REPUBLIKA.CO.ID, NEWYORK -- Jumlah komunitas Muslim di Colorado, Amerika Serikat hanya sekitar 30 ribu orang pada era '80-90an. Saat itu, hanya ada lima Masjid di sana sebagai tempat ibadah Muslim.
"Masjidnya sangat kecil, tapi kami bahagia," kenang politisi Amerika, Iman Jodeh dilansir dari Arab News pada Ahad, (31/5).
Jodeh merupakan politikus partai Demokrat yang mencalonkan diri sebagai perwakilan (DPR) dari negara bagian Colorado. Jodeh mengenang kehidupannya sebagai Muslim di daerah yang membesarnya.
Jodeh ingat ketika Ramadhan mesti mengirim surat ke guru-gurunya. Surat itu dilengkapi kop surat Masjid agar terlihat legal oleh para guru.
"Selama 30 hari ke depan, Muslim berpuasa. Jadi jika murid anda kelihatan kelelahan, maka anda tahu alasannya," kenang Jodeh.
Setelah tiga dekade, jumlah Muslim di Colorado diperkirakan mencapai 100 ribu orang. Jodeh optimis jumlah Muslim itu bisa mengubah arah politik dalam pemilihan. Sebab makin banyak Muslim yang punya hak suara.

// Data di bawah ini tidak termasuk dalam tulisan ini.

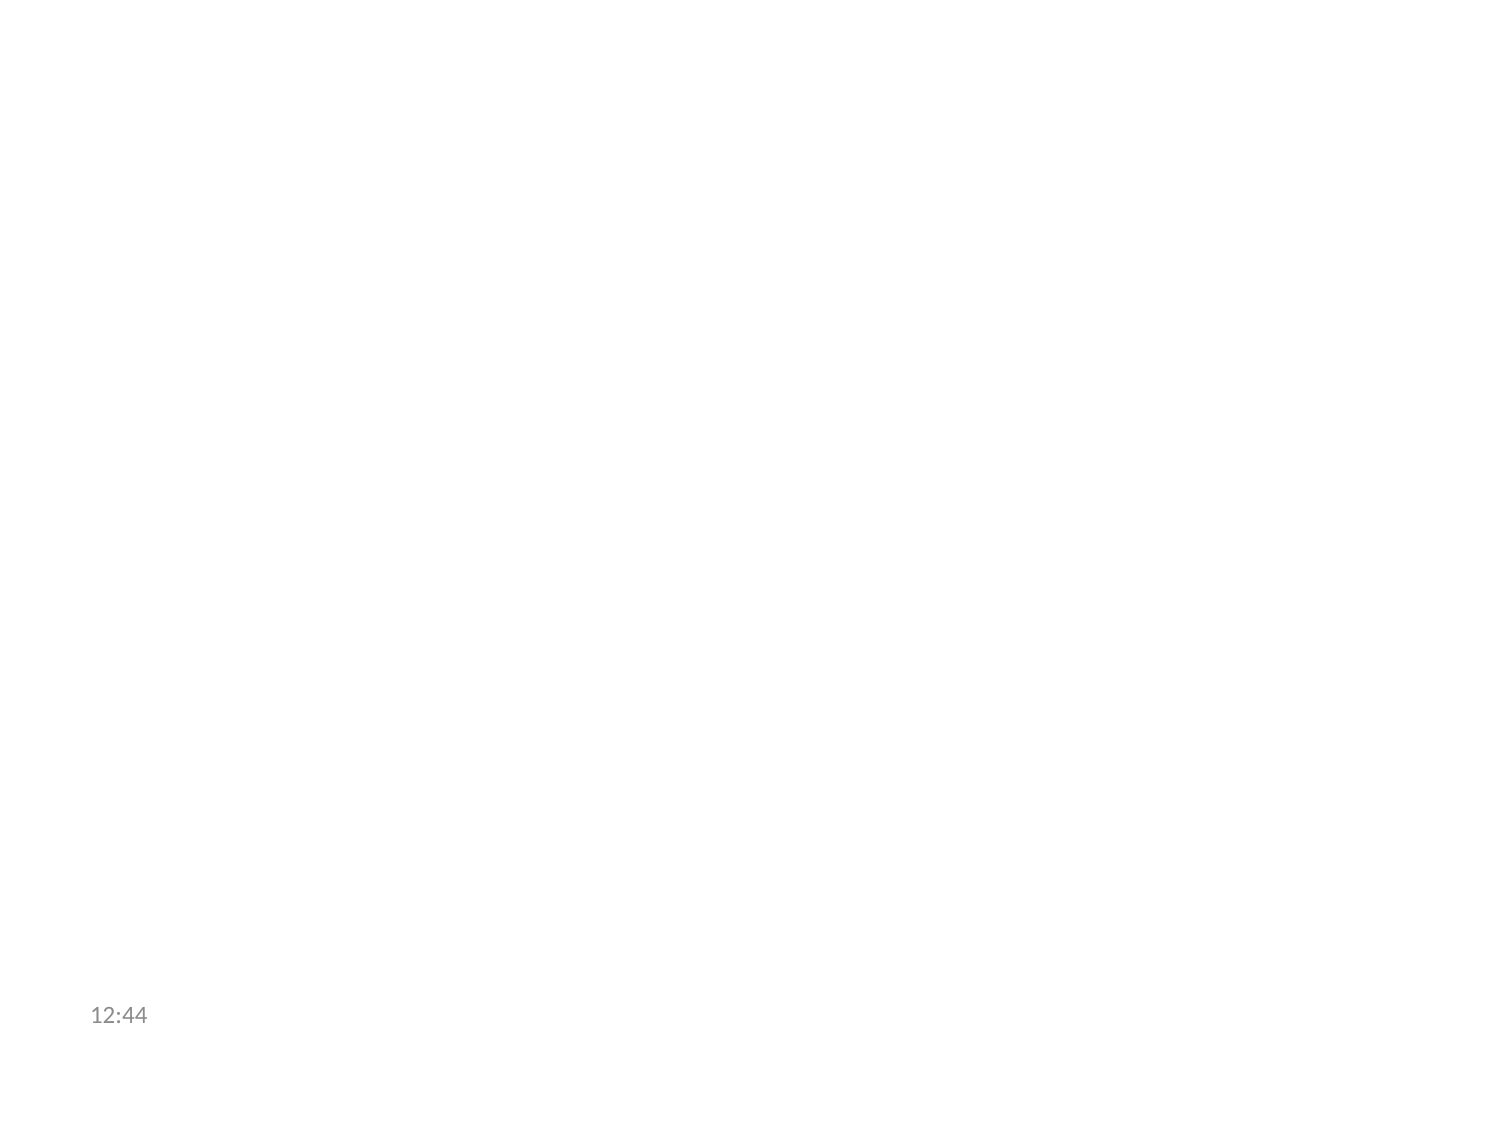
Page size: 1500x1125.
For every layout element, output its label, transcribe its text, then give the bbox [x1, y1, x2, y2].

"Kewajiban kami untuk mendengar konstituen, terlepas dari ras dan agamanya. Saya terus mengingat itu," ungkap Jodeh.
Jodeh hidup dengan menyimak perang teluk, insiden 9/11, perang Afghanistan dan perang Irak. Jodeh pernah menerima telepon misterius mengancam membunuh ayahnya. Ibu Jodeh saat itu amat takut hingga ingin pindah.
Jodeh yang masih di tahun pertama kuliah justru mengambil hikmah dari telepon misterius itu. Ia yang sedang menempuh tahun pertama kuliah tak lagi bingung harus ambil jurusan.
"Kejadian itu mengubah hidup saya. Setelah insiden 9/11, saya putuskan masuk jurusan ilmu politik. Saya ingin membela agama saya," ujar Jodeh.
Sebelum terjun ke dunia politik praktis, Jodeh aktif membela hak komunitas Muslim dan isu Timur Tengah. Ia juga mengajar tema konflik Palestina-Israel di Universitas Denver sekaligus mengadakan kegiatan diskusi serta budaya disana.
"Islam adalah agama yang paling disalahpahami (orang) di dunia," ucap Jodeh.
Namun Jodeh optimis dapat melahirkan pemahaman akan Islam dengan penduduk Dunia Barat. Jodeh mengadakan studi tour ke Timur Tengah demi memperbaiki citra Islam di mata warga Amerika. Tur itu mencakup kunjungan ke suku baduy Arab, Palestina, Israel. Kadang peserta tur juga menghabiskan waktu di Yordania, Mesir, Irak dan Maroko.
"Semua budaya dan nuansa kewilayahan mesti dipahami sebelum anda mencoba memahami kompleksitas konflik (Timur Tengah)," tegas Jodeh.